Your goal:
Each entry below should be written out exactly as it is, with no pictures.
*** Supplied entries ***
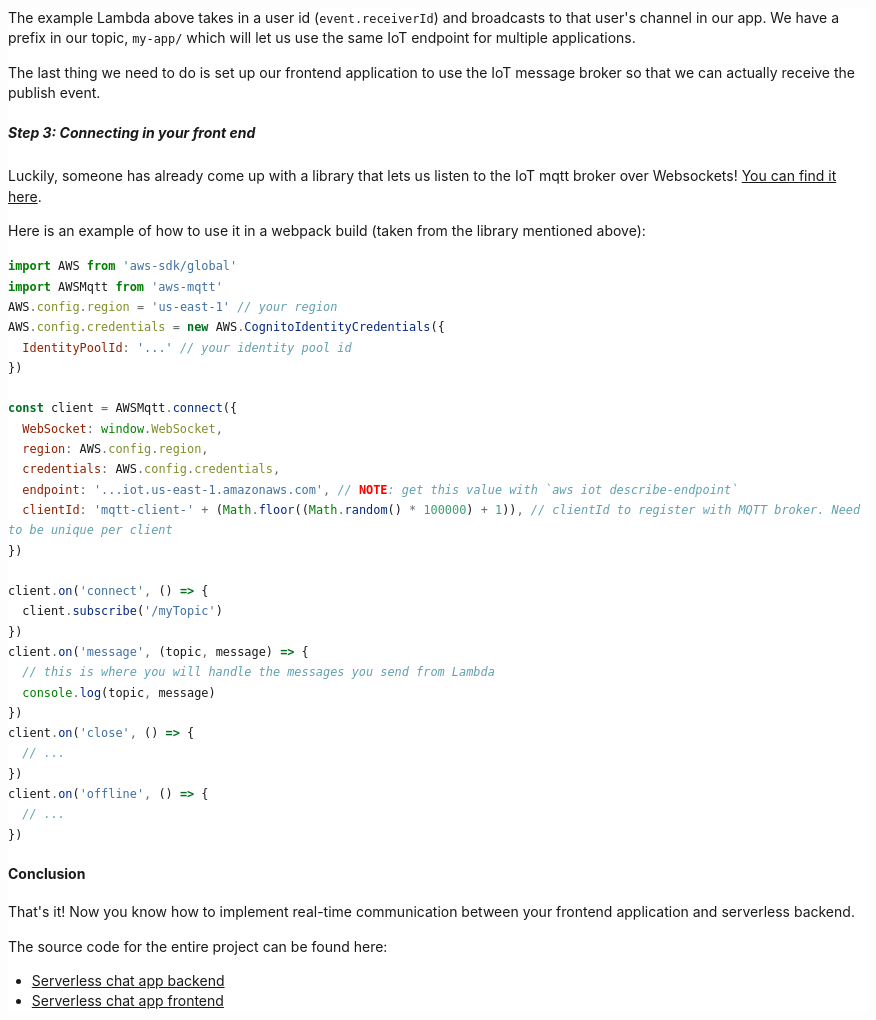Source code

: The example Lambda above takes in a user id (`event.receiverId`) and broadcasts to that user's channel in our app. We have a prefix in our topic, `my-app/` which will let us use the same IoT endpoint for multiple applications.

The last thing we need to do is set up our frontend application to use the IoT message broker so that we can actually receive the publish event.

##### Step 3: Connecting in your front end

Luckily, someone has already come up with a library that lets us listen to the IoT mqtt broker over Websockets! [You can find it here](https://github.com/kmamykin/aws-mqtt).

Here is an example of how to use it in a webpack build (taken from the library mentioned above):

```javascript
import AWS from 'aws-sdk/global'
import AWSMqtt from 'aws-mqtt'
AWS.config.region = 'us-east-1' // your region
AWS.config.credentials = new AWS.CognitoIdentityCredentials({
  IdentityPoolId: '...' // your identity pool id
})

const client = AWSMqtt.connect({
  WebSocket: window.WebSocket,
  region: AWS.config.region,
  credentials: AWS.config.credentials,
  endpoint: '...iot.us-east-1.amazonaws.com', // NOTE: get this value with `aws iot describe-endpoint`
  clientId: 'mqtt-client-' + (Math.floor((Math.random() * 100000) + 1)), // clientId to register with MQTT broker. Need to be unique per client
})

client.on('connect', () => {
  client.subscribe('/myTopic')
})
client.on('message', (topic, message) => {
  // this is where you will handle the messages you send from Lambda
  console.log(topic, message)
})
client.on('close', () => {
  // ...
})
client.on('offline', () => {
  // ...
})
```

#### Conclusion

That's it! Now you know how to implement real-time communication between your frontend application and serverless backend.

The source code for the entire project can be found here:
- [Serverless chat app backend](https://github.com/OmniPotent42/chat-app-serverless)
- [Serverless chat app frontend](https://github.com/OmniPotent42/chat-app-vuejs)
***
Result of the task:
Source code

: The example Lambda above takes in a user id (`event.receiverId`) and broadcasts to that user's channel in our app. We have a prefix in our topic, `my-app/` which will let us use the same IoT endpoint for multiple applications.

The last thing we need to do is set up our frontend application to use the IoT message broker so that we can actually receive the publish event.

##### Step 3: Connecting in your front end

Luckily, someone has already come up with a library that lets us listen to the IoT mqtt broker over Websockets! [You can find it here](https://github.com/kmamykin/aws-mqtt).

Here is an example of how to use it in a webpack build (taken from the library mentioned above):

```javascript
import AWS from 'aws-sdk/global'
import AWSMqtt from 'aws-mqtt'
AWS.config.region = 'us-east-1' // your region
AWS.config.credentials = new AWS.CognitoIdentityCredentials({
  IdentityPoolId: '...' // your identity pool id
})

const client = AWSMqtt.connect({
  WebSocket: window.WebSocket,
  region: AWS.config.region,
  credentials: AWS.config.credentials,
  endpoint: '...iot.us-east-1.amazonaws.com', // NOTE: get this value with `aws iot describe-endpoint`
  clientId: 'mqtt-client-' + (Math.floor((Math.random() * 100000) + 1)), // clientId to register with MQTT broker. Need to be unique per client
})

client.on('connect', () => {
  client.subscribe('/myTopic')
})
client.on('message', (topic, message) => {
  // this is where you will handle the messages you send from Lambda
  console.log(topic, message)
})
client.on('close', () => {
  // ...
})
client.on('offline', () => {
  // ...
})
```

#### Conclusion

That's it! Now you know how to implement real-time communication between your frontend application and serverless backend.

The source code for the entire project can be found here:
- [Serverless chat app backend](https://github.com/OmniPotent42/chat-app-serverless)
- [Serverless chat app frontend](https://github.com/OmniPotent42/chat-app-vuejs)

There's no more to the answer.